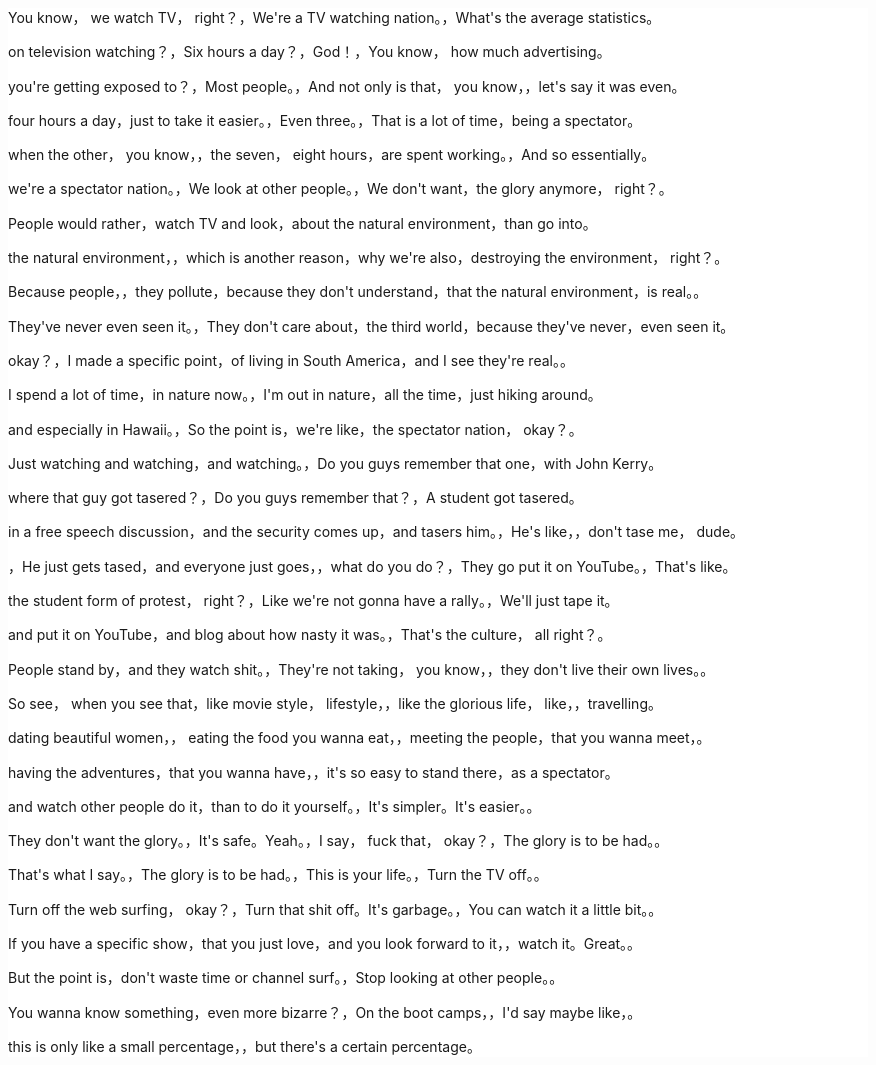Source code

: You know， we watch TV， right？，We're a TV watching nation。，What's the average statistics。

on television watching？，Six hours a day？，God！，You know， how much advertising。

you're getting exposed to？，Most people。，And not only is that， you know，，let's say it was even。

four hours a day，just to take it easier。，Even three。，That is a lot of time，being a spectator。

when the other， you know，，the seven， eight hours，are spent working。，And so essentially。

we're a spectator nation。，We look at other people。，We don't want，the glory anymore， right？。

People would rather，watch TV and look，about the natural environment，than go into。

the natural environment，，which is another reason，why we're also，destroying the environment， right？。

Because people，，they pollute，because they don't understand，that the natural environment，is real。。

They've never even seen it。，They don't care about，the third world，because they've never，even seen it。

 okay？，I made a specific point，of living in South America，and I see they're real。。

I spend a lot of time，in nature now。，I'm out in nature，all the time，just hiking around。

and especially in Hawaii。，So the point is，we're like，the spectator nation， okay？。

Just watching and watching，and watching。，Do you guys remember that one，with John Kerry。

where that guy got tasered？，Do you guys remember that？，A student got tasered。

in a free speech discussion，and the security comes up，and tasers him。，He's like，，don't tase me， dude。

，He just gets tased，and everyone just goes，，what do you do？，They go put it on YouTube。，That's like。

the student form of protest， right？，Like we're not gonna have a rally。，We'll just tape it。

and put it on YouTube，and blog about how nasty it was。，That's the culture， all right？。

People stand by，and they watch shit。，They're not taking， you know，，they don't live their own lives。。

So see， when you see that，like movie style， lifestyle，，like the glorious life， like，，travelling。

 dating beautiful women，， eating the food you wanna eat，，meeting the people，that you wanna meet，。

having the adventures，that you wanna have，，it's so easy to stand there，as a spectator。

and watch other people do it，than to do it yourself。，It's simpler。It's easier。。

They don't want the glory。，It's safe。Yeah。，I say， fuck that， okay？，The glory is to be had。。

That's what I say。，The glory is to be had。，This is your life。，Turn the TV off。。

Turn off the web surfing， okay？，Turn that shit off。It's garbage。，You can watch it a little bit。。

If you have a specific show，that you just love，and you look forward to it，，watch it。Great。。

But the point is，don't waste time or channel surf。，Stop looking at other people。。

You wanna know something，even more bizarre？，On the boot camps，，I'd say maybe like，。

this is only like a small percentage，，but there's a certain percentage。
+--
Instruction
Track down every line in the entries that includes the string "wanna", and copy it.

Task answer
 dating beautiful women，， eating the food you wanna eat，，meeting the people，that you wanna meet，。
having the adventures，that you wanna have，，it's so easy to stand there，as a spectator。
You wanna know something，even more bizarre？，On the boot camps，，I'd say maybe like，。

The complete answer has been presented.